■ What is needed
Can you render the whole listing below as a two-column CSV with the headers "prompt" and "reply", where each row puts one text in "prompt" and its answer in "reply", each in a single quoted field with line breaks turned into spaces, and the pictures are left out?

(Saved entries)
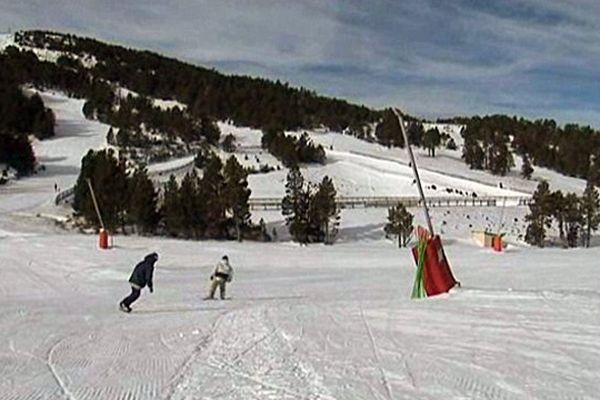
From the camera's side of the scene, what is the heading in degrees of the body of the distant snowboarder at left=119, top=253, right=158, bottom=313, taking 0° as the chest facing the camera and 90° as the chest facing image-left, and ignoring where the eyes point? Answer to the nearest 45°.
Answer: approximately 270°
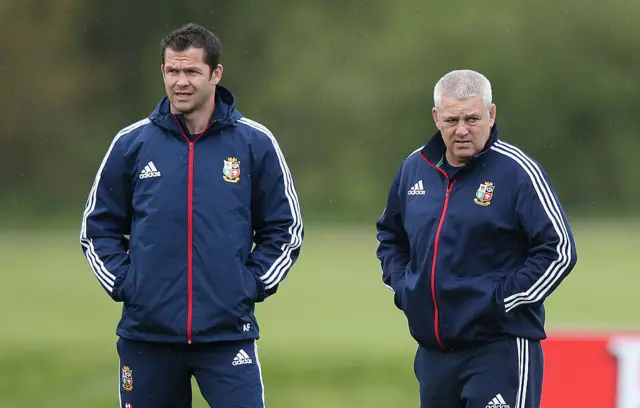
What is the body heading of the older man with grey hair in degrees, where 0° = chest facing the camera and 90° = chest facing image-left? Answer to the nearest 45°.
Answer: approximately 45°

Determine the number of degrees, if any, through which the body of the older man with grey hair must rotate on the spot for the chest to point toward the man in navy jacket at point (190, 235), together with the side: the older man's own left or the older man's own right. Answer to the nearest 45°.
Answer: approximately 45° to the older man's own right

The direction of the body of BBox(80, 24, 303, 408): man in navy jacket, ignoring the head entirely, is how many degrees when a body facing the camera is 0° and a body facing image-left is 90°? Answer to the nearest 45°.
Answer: approximately 0°

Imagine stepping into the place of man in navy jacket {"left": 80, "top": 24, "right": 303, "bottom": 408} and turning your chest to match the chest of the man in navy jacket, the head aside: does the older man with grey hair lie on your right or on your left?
on your left
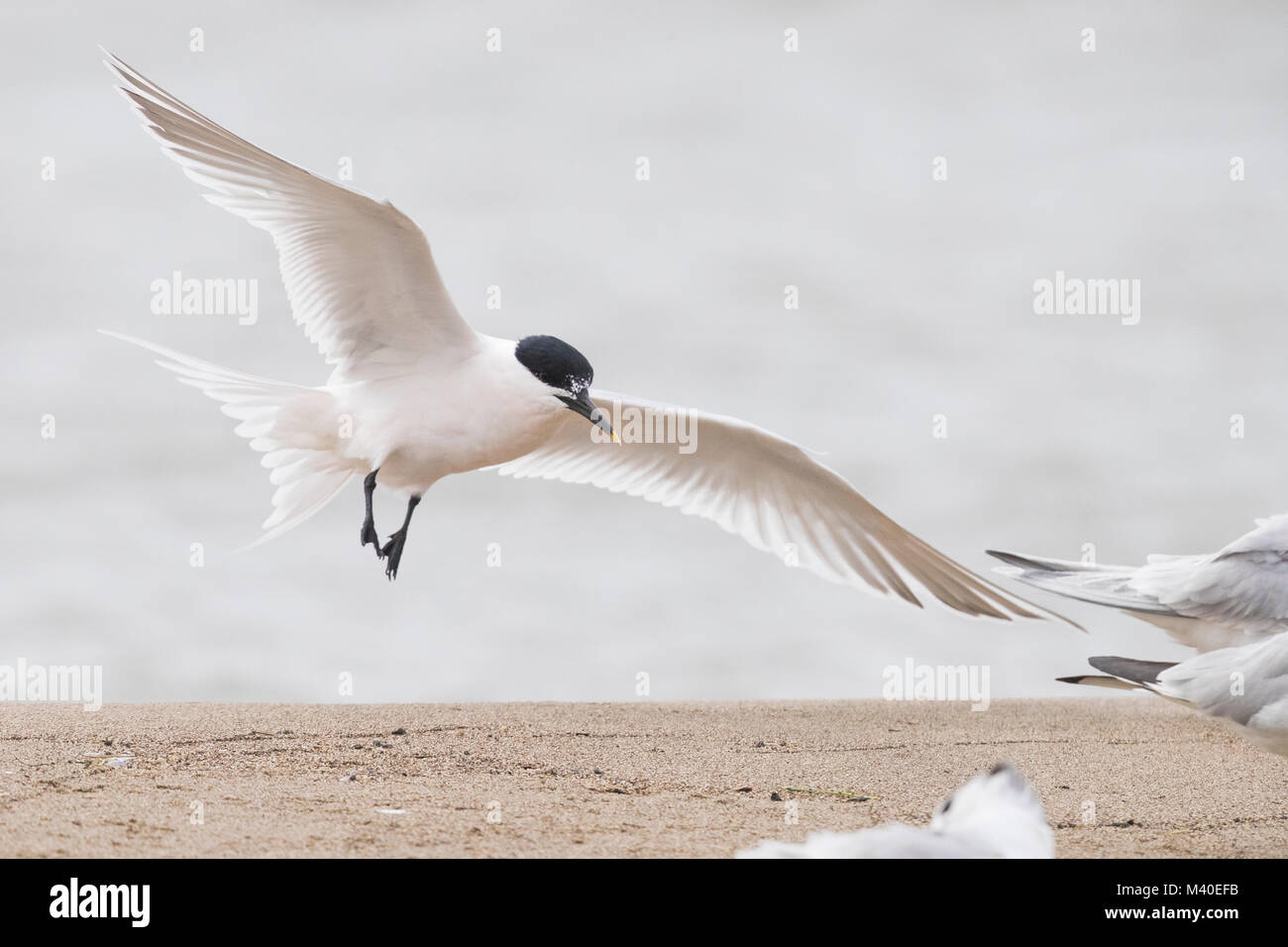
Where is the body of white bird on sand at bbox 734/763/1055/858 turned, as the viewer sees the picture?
to the viewer's right

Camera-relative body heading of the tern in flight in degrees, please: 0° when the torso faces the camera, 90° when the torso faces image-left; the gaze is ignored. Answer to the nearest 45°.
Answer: approximately 315°

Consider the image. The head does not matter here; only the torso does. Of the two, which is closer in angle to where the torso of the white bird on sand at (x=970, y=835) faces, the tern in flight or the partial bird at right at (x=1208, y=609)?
the partial bird at right

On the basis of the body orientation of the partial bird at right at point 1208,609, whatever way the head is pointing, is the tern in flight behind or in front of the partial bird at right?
behind

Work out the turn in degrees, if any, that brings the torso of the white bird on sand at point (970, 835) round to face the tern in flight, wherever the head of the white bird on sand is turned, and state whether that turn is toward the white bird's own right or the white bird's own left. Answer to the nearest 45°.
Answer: approximately 135° to the white bird's own left

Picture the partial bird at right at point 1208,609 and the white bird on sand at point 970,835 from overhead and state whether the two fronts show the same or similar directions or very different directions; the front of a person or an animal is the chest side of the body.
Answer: same or similar directions

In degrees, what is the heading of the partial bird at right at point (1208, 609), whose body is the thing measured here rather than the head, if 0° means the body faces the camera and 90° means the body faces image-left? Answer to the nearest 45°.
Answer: approximately 270°

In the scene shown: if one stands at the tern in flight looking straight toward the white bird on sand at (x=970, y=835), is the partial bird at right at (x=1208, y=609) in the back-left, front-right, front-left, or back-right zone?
front-left

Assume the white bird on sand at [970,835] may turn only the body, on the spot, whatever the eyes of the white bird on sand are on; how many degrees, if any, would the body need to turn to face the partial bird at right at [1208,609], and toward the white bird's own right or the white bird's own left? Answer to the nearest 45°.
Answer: approximately 90° to the white bird's own left

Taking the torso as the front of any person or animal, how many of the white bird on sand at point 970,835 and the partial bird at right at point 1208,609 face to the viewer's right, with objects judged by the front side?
2
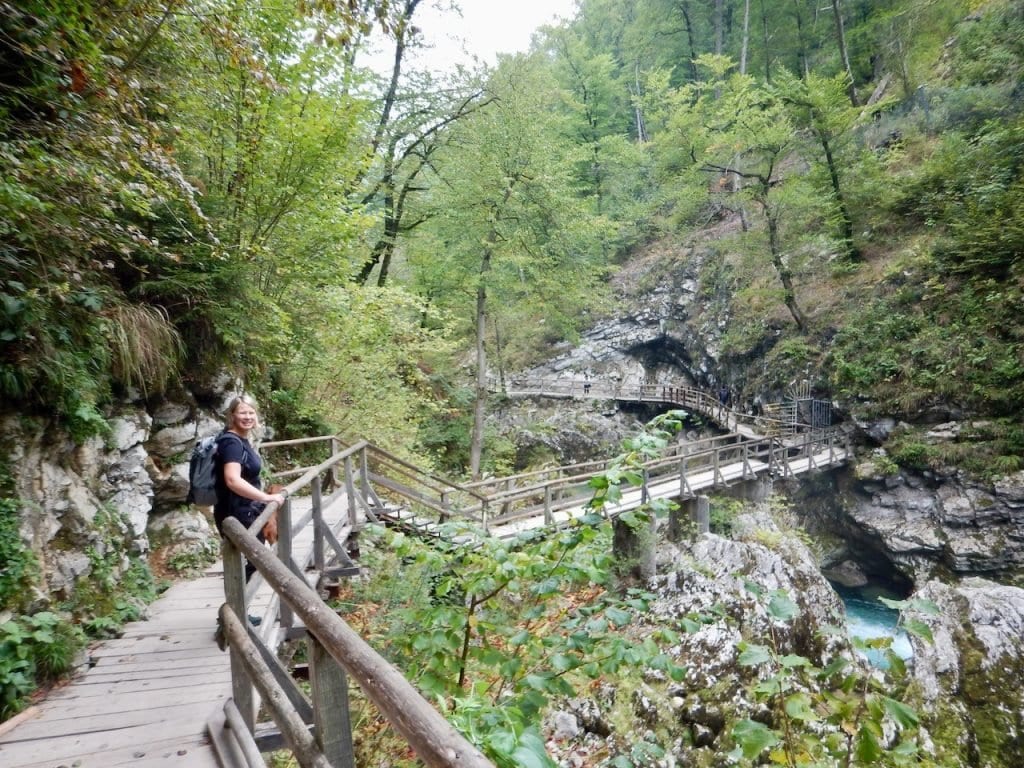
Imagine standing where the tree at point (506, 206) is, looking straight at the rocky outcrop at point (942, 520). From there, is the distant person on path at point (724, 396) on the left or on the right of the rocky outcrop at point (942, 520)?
left

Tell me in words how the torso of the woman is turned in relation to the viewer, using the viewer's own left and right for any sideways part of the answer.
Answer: facing to the right of the viewer

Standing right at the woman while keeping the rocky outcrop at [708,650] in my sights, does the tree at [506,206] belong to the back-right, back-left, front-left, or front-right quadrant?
front-left

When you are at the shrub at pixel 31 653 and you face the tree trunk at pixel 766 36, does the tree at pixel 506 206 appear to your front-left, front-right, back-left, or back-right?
front-left

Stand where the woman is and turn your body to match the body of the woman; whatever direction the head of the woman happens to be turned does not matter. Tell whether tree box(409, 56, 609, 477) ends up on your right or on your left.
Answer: on your left

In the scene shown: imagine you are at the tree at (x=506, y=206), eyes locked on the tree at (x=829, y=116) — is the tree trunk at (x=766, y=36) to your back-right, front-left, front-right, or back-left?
front-left

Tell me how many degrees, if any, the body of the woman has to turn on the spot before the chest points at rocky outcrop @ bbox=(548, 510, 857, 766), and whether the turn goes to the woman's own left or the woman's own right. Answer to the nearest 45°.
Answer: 0° — they already face it

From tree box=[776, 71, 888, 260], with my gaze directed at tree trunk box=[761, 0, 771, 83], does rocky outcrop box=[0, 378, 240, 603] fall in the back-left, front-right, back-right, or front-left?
back-left
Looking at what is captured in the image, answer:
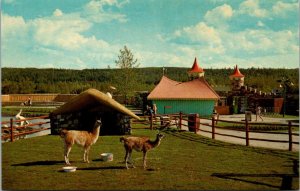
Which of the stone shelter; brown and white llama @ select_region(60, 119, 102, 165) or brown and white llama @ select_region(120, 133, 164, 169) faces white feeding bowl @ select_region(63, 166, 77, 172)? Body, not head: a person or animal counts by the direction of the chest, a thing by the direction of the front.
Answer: the stone shelter

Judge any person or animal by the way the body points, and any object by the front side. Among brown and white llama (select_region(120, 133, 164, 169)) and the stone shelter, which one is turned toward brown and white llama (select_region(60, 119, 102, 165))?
the stone shelter

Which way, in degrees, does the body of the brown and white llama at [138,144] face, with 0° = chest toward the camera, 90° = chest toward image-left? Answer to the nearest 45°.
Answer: approximately 270°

■ Answer box
prompt,reply
"From the camera's side of the scene, what is the heading in degrees of the body of the distant snowboarder at left=119, top=253, right=158, bottom=313, taking 0° as the chest facing the camera and 90° as the chest facing image-left, and ignoring where the eyes point? Answer to the nearest 45°. Answer:","approximately 270°"
"What is the body heading of the older man with grey hair in degrees, where 0° = chest facing the camera and 90° = chest facing image-left? Answer to the nearest 45°. Answer:","approximately 45°"
"Determine the number of degrees, if any, through which the body of the older man with grey hair must rotate on the spot for the chest to point toward the man in navy jacket at point (190, 235), together with the side: the older man's own left or the older man's own right. Answer to the nearest 45°. Answer:","approximately 45° to the older man's own right"
"The direction of the body of BBox(80, 24, 303, 408): man in navy jacket, ignoring the head entirely, is how many degrees when a body facing the camera is 0° and a body facing image-left is 90°? Answer to the nearest 45°. Answer:","approximately 0°"
"Imagine stepping into the place of man in navy jacket {""left"": 80, ""top"": 24, ""right"": 303, ""bottom"": 408} and turning your chest to match the chest of the man in navy jacket, the head aside: does the older man with grey hair lie on your right or on your left?","on your left"
"Where is the body of white bird on sand at bbox 734/763/1055/858 turned, as the viewer sees the picture?","to the viewer's right"
"Camera-relative body heading of the tern in flight in degrees, please: 0° when the torso faces the camera, 90° when the torso faces image-left; the gaze is ignored. Answer to the nearest 45°. Answer:","approximately 315°"
"Consider the image. The head does not matter here; only the torso does. Of the two, which is closer in angle to where the torso of the white bird on sand at (x=970, y=835) faces, the tern in flight or the partial bird at right at (x=1208, y=609)?","the partial bird at right"
"On the basis of the body orientation of the partial bird at right at point 1208,609, whatever way the head is pointing, is the tern in flight behind or in front of the partial bird at right?","behind"
"Work out the turn in degrees, if any, that brings the torso of the white bird on sand at point (970, 835) round to face the tern in flight, wherever the head of the white bird on sand is turned, and state whether that turn is toward the white bird's own right or the white bird's own left. Answer to the nearest 45°. Answer:","approximately 135° to the white bird's own left"
"Picture the partial bird at right at point 1208,609 and the white bird on sand at point 970,835 from overhead and state whether the two fronts show the same or similar directions or very different directions; the front of a person or an animal is the chest side of the body. Answer:","same or similar directions"
"In degrees, what is the heading of the partial bird at right at point (1208, 609), whose body is the thing measured here rather than the head, if 0° means the body faces the camera and 90° means the body faces image-left? Answer to the nearest 45°. Answer:","approximately 270°"
"In the scene shown: if one stands at the tern in flight looking straight toward the white bird on sand at (x=970, y=835), is the partial bird at right at (x=1208, y=609) in the back-left, front-right, front-left, or back-right zone?","front-left"
"Assume the white bird on sand at [970,835] may turn only the body, on the spot, whatever the eyes of the white bird on sand are on; how many degrees, if any, would the body need to turn to face the partial bird at right at [1208,609], and toward the white bird's own right or the white bird's own left? Answer to the nearest 45°. Answer:","approximately 90° to the white bird's own left"
"Taking the torso as the front of any person or animal, how many of the white bird on sand at point 970,835 and the partial bird at right at point 1208,609 face to the viewer's right, with objects judged by the front side?","2"
"Imagine standing where the tree at point (506, 206) is, looking straight at the rocky outcrop at point (942, 520). From there, is the distant person on path at point (724, 396) on the left or on the right of the rocky outcrop at point (942, 520)?","left"
"Tell me in words how the torso of the woman is turned in relation to the viewer, using the viewer's own left and right for any sideways part of the answer. Answer:","facing to the right of the viewer"
"Standing right at the woman while keeping the rocky outcrop at [708,650] in my sights, does the tree at [506,206] belong to the back-right, back-left, front-left, or front-right quadrant?","front-left"
"When you are at the shrub at pixel 31 653 and you face the tree trunk at pixel 766 36, does the tree at pixel 506 206 appear to your front-left, front-right, back-left, or back-right?","front-left"
"Stand where the woman is and turn your body to match the body of the woman; whatever direction the head of the woman happens to be turned does not matter. Tell whether tree box(409, 56, 609, 477) ends up on your right or on your left. Answer:","on your left"
"In the scene shown: imagine you are at the tree at (x=506, y=206), eyes locked on the tree at (x=829, y=116) — is the tree trunk at (x=766, y=36) to your back-right, front-left, front-right, or back-left?","front-left"
"Tell me how many degrees, if any, the body of the woman has to turn on the spot before the chest points at rocky outcrop @ bbox=(548, 510, 857, 766), and whether the turn goes to the woman's own left or the woman's own right. Answer to the nearest 45°. Answer:","0° — they already face it"
"From tree box=[776, 71, 888, 260], with my gaze directed at tree trunk box=[761, 0, 771, 83], does rocky outcrop box=[0, 378, 240, 603] fall in the back-left, front-right, back-right, or front-left?","back-left"
"Looking at what is captured in the image, answer: Which of the stone shelter; brown and white llama @ select_region(60, 119, 102, 165) or brown and white llama @ select_region(120, 133, 164, 169) faces white feeding bowl @ select_region(63, 166, 77, 172)? Body, not head: a person or animal counts by the direction of the chest, a thing by the direction of the front. Answer:","the stone shelter"
"Judge any person or animal by the way the body points, and any object by the front side. Among brown and white llama (select_region(120, 133, 164, 169)) and the stone shelter, which one is turned toward brown and white llama (select_region(60, 119, 102, 165))?","the stone shelter"
"Which way, in degrees, does the body of the brown and white llama at [138,144] face, with 0° = chest toward the camera, 90° = chest toward image-left? Answer to the nearest 45°. Answer:","approximately 270°"